Table 2. Curie temperature, T_C, and peak entropy change, |∆S_Mpeak|, at B_m = 2 T for some chosen transition metals-based amorphous alloys in the as-quenched state.

Composition	TC (K)	|∆SMpeak| (J·kg−1·K−1)	Reference
Fe76Mo10Cu1B13	277	0.88	[5]
Fe70Mn10Mo5B15	298	0.89	[33]
Fe69.75Co0.25Mn10Mo5B15	320	0.92	[33]
Fe69.5Co0.5Mn10Mo5B15	370	1.30	[33]
Fe75Zr4Ti3Cu1B17	455	1.70	[This work]

, the Curie points and the peak values of ∆S_M obtained at the maximum magnetizing field of 2 T for some Fe-based amorphous alloys in the as-quenched state are listed. It can be seen that the higher the Curie point, the larger the maximum entropy change. Such empirical behavior has been observed in transition metals-based amorphous alloys [17] and has not been fully understood yet. An attempt to elucidate this behavior qualitatively has been undertaken in [31]. The exchange interactions between magnetic moments in amorphous alloys are distributed in strength and sign, leading to different magnetic moment configurations: from random via noncollinear to simply collinear [32]. T_C is also correlated with the exchange interaction distributions, and one can believe that the higher the Curie point is, the more a collinear magnetic moment configuration occurs. The magnetic entropy is the measure of the magnetic moment disorder. Its change is larger during the transition from a more collinear (ferromagnetic) state to a random (paramagnetic) one [29]. One can say that because of the rather high Curie temperature, the investigated alloy is less attractive as a solid state refrigerant material in commonly used cooling appliances. In the future, it might be used for special applications, for example in the spacecraft industry.

The mechanical properties of the studied alloy also determine its potential application. Figure 11 shows the distribution of the instrumental hardness (HV_IT) measured for an area of 360 μm × 360 μm. One can see that the instrumental hardness does not drastically change and that only statistically acceptable changes are visible. The statistically allowed fluctuations of HV_IT values are related to the nonuniform internal structure within the amorphous phase and stresses introduced to the sample during the rapid cooling production process.

A more detailed statistical study of the hardness distribution is presented in Figure 12. The single modal distribution with an average value of HV_IT = 14.5 GPa characterizes the mechanical properties of the investigated ribbons, as well as emphasizing the single-phased nature of the alloy.
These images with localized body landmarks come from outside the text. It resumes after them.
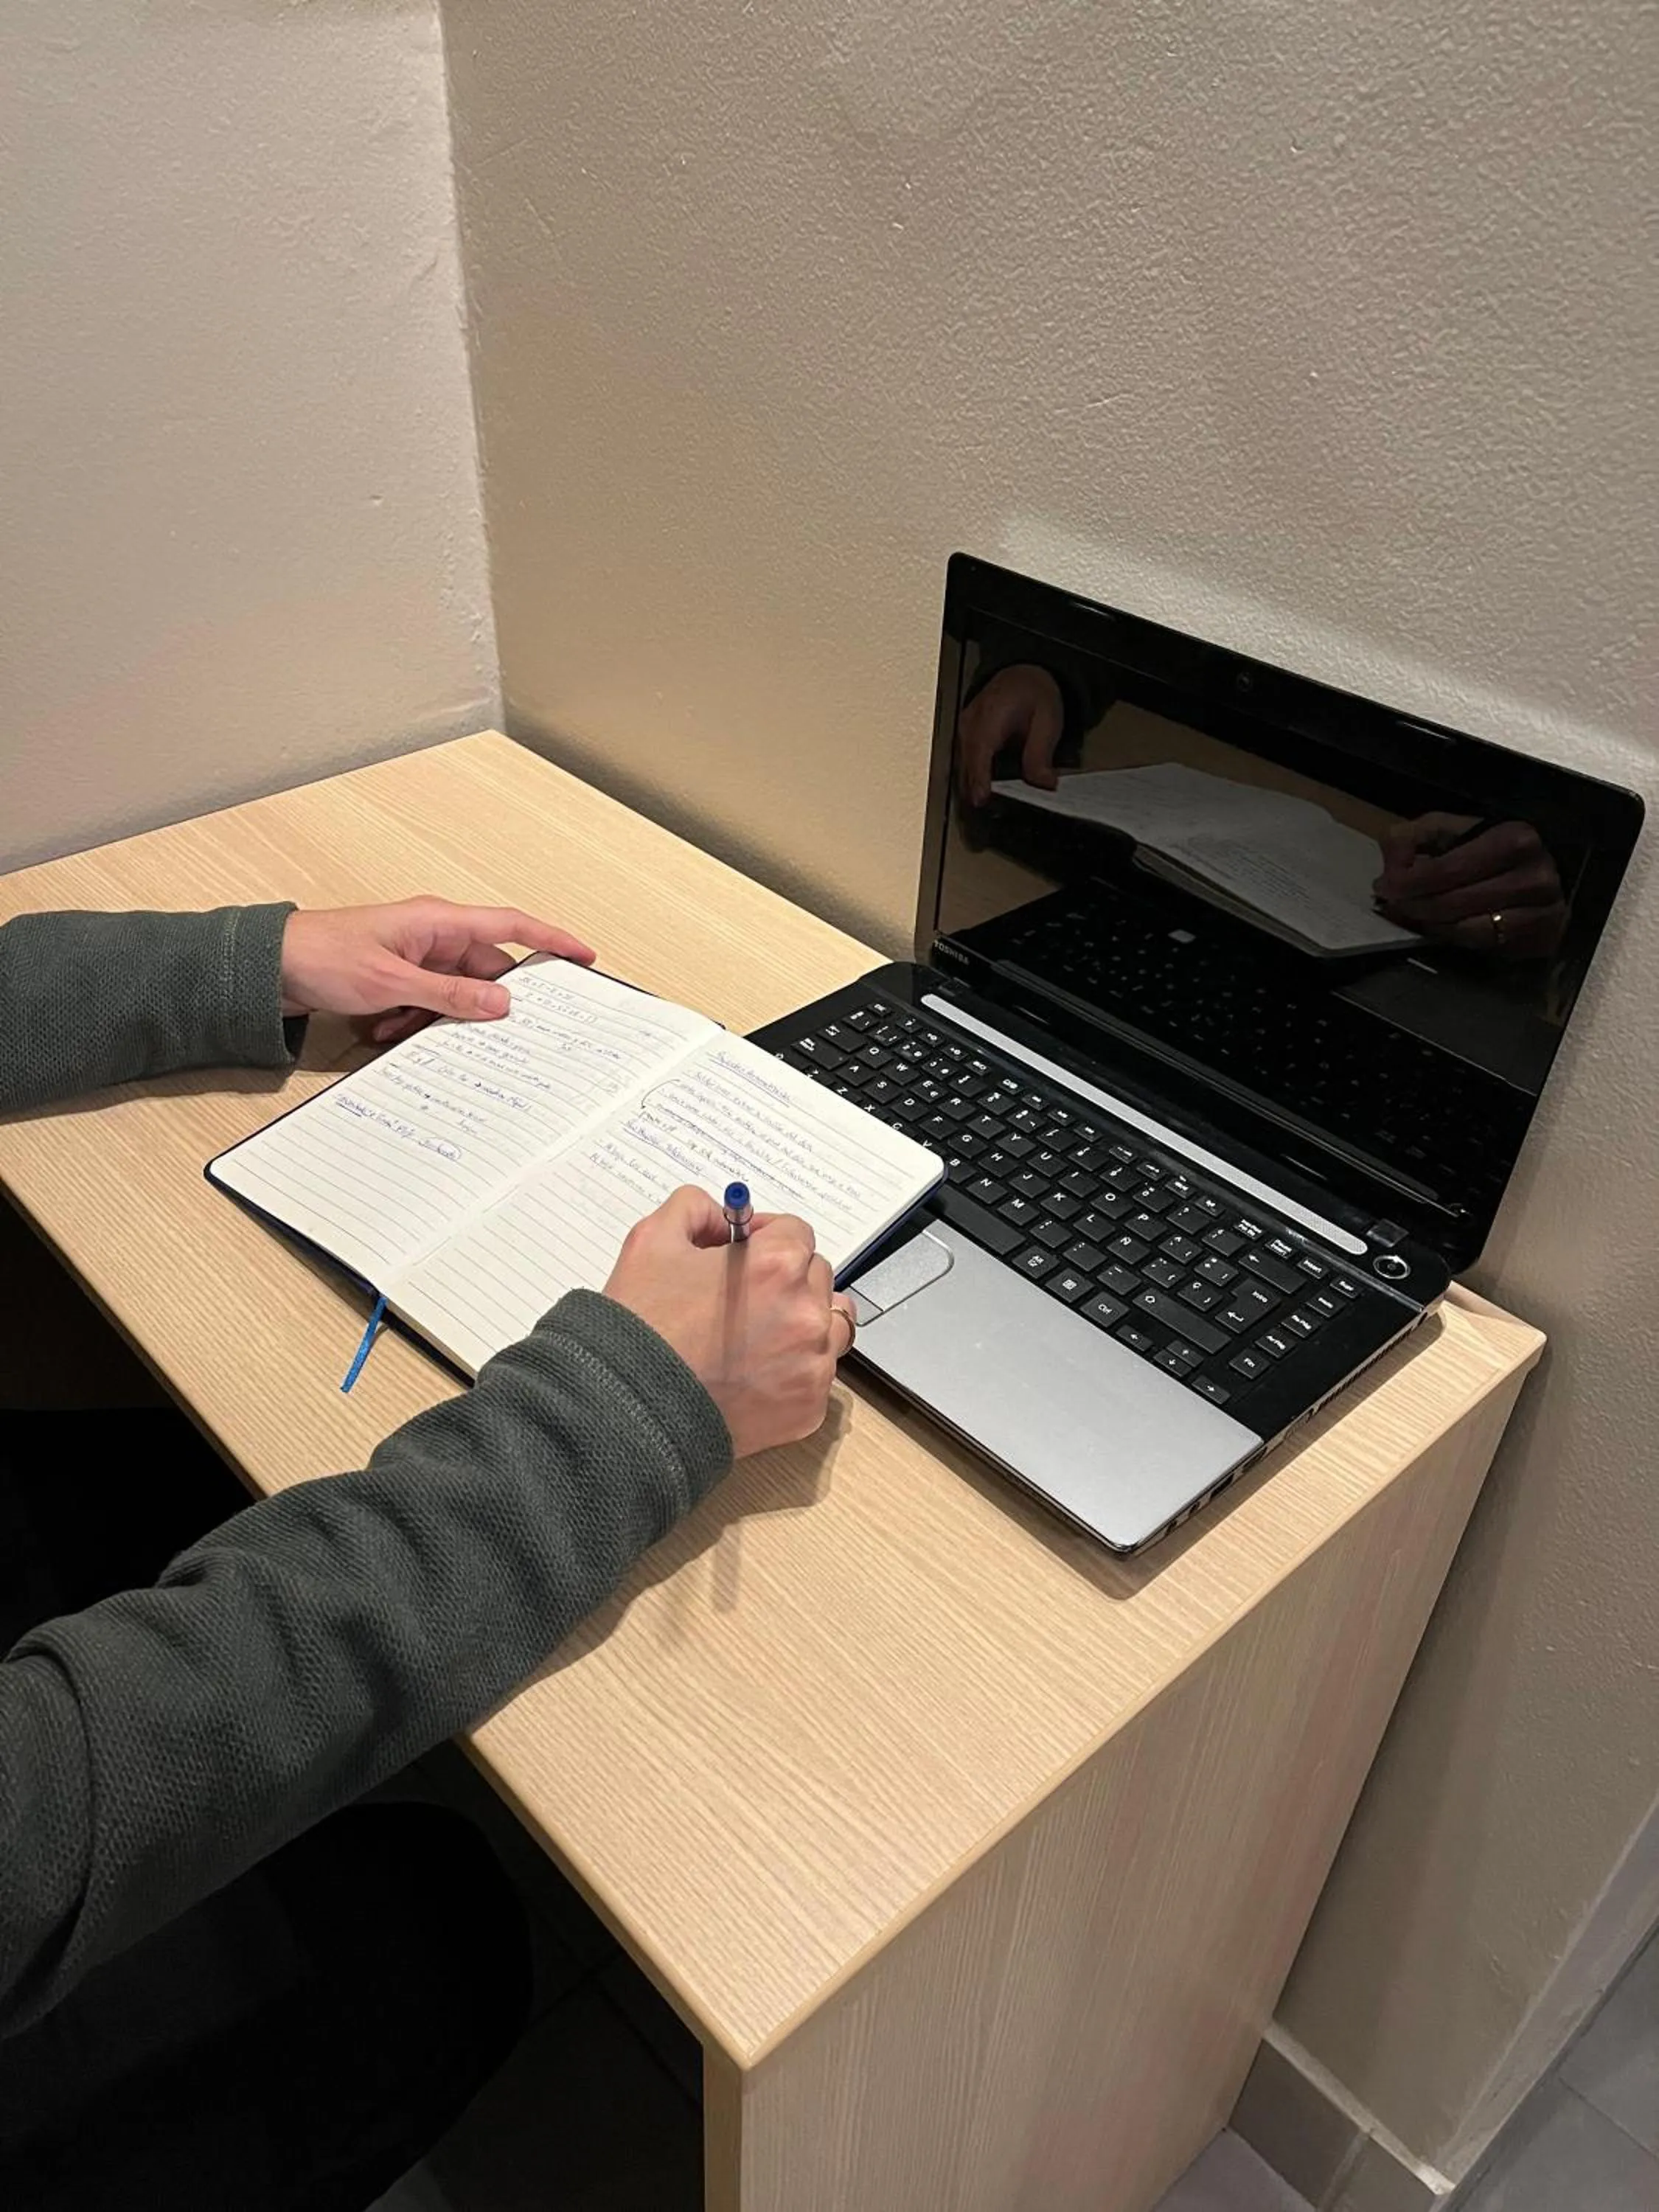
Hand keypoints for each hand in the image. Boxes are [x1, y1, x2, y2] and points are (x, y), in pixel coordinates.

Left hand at [280, 898, 596, 1042]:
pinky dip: (411, 1023)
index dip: (551, 941)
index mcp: (438, 921)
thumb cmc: (322, 957)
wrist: (267, 968)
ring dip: (435, 1019)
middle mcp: (432, 936)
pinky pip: (424, 1005)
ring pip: (452, 995)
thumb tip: (502, 1003)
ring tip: (403, 1029)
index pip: (510, 927)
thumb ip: (451, 994)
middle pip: (483, 971)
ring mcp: (414, 958)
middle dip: (481, 1004)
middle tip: (495, 1033)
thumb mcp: (393, 983)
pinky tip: (384, 1032)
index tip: (585, 957)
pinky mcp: (396, 979)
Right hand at [603, 1186, 856, 1458]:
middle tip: (742, 1297)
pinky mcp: (807, 1409)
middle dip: (785, 1278)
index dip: (765, 1237)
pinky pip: (815, 1375)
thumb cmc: (640, 1326)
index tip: (741, 1254)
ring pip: (830, 1326)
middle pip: (816, 1277)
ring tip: (757, 1336)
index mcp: (778, 1265)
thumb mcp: (652, 1239)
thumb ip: (695, 1208)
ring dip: (803, 1322)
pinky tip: (753, 1374)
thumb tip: (723, 1219)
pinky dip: (793, 1370)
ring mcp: (812, 1365)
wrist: (627, 1411)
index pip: (796, 1232)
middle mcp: (807, 1313)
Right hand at [958, 663, 1065, 807]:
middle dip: (978, 790)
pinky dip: (977, 777)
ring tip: (995, 801)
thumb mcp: (1048, 721)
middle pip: (967, 767)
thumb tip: (1043, 783)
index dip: (979, 779)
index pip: (979, 753)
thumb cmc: (1034, 692)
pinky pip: (966, 763)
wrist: (1024, 675)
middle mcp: (970, 725)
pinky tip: (991, 787)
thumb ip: (1041, 754)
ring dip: (977, 786)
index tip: (981, 800)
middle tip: (998, 810)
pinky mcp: (965, 737)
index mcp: (989, 717)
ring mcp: (964, 731)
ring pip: (964, 768)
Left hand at [1373, 815, 1566, 958]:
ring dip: (1429, 925)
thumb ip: (1417, 836)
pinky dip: (1453, 938)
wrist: (1552, 869)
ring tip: (1411, 915)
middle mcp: (1534, 877)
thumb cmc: (1495, 848)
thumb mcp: (1456, 828)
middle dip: (1414, 906)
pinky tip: (1438, 928)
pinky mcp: (1542, 939)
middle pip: (1454, 903)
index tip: (1383, 886)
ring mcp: (1543, 912)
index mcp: (1514, 840)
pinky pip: (1483, 946)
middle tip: (1392, 904)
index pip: (1448, 869)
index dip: (1409, 882)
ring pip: (1467, 930)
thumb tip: (1391, 864)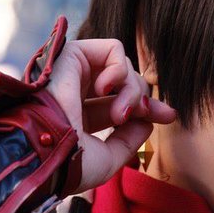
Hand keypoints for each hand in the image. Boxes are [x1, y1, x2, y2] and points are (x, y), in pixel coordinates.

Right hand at [45, 38, 176, 192]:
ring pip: (122, 67)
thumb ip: (128, 140)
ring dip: (131, 90)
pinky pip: (112, 49)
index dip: (147, 108)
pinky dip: (119, 69)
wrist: (46, 154)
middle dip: (143, 99)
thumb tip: (147, 121)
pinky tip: (106, 89)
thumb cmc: (70, 164)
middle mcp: (75, 92)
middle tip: (139, 116)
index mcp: (79, 117)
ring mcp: (72, 73)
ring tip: (119, 114)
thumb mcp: (107, 159)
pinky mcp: (70, 54)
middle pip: (125, 83)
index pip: (120, 104)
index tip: (168, 115)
The enhanced instrumental hardness value of the investigated alloy, when compared with typical crystalline alloys (e.g., HV_IT = 3.7 GPa for 316L stainless steel and HV_IT = 6 GPa for Ti6Al4V alloy [34]), results from its amorphous structure. Based on the obtained results, it can be stated that the microstructure, in addition to the chemical composition, significantly affects the mechanical properties of metallic materials.

4. Conclusions

The NANOPERM-type amorphous Fe₇₅Zr₄Ti₃Cu₁B₁₇ alloy with two refractory metals (Zr and Ti) seems to be almost single-phase, as revealed by X-ray diffraction and transmission Mössbauer spectroscopy. The Curie point of the alloy is about 455 K, and the maximum magnetic entropy change at B_m = 2 T equals 1.7 J·kg⁻¹·K⁻¹. In comparison with other Fe-based amorphous alloys with T_C near room temperature, the investigated alloy obeys the empirical rule: the higher the Curie temperature, the larger the peak value of ∆S_M. The average value of HV_IT is about 14.5 GPa, which is superior to other crystalline Fe-based metallic materials. The instrumental hardness exhibits no sudden changes; only statistically acceptable ones are visible, confirming the single-phase character of the alloy.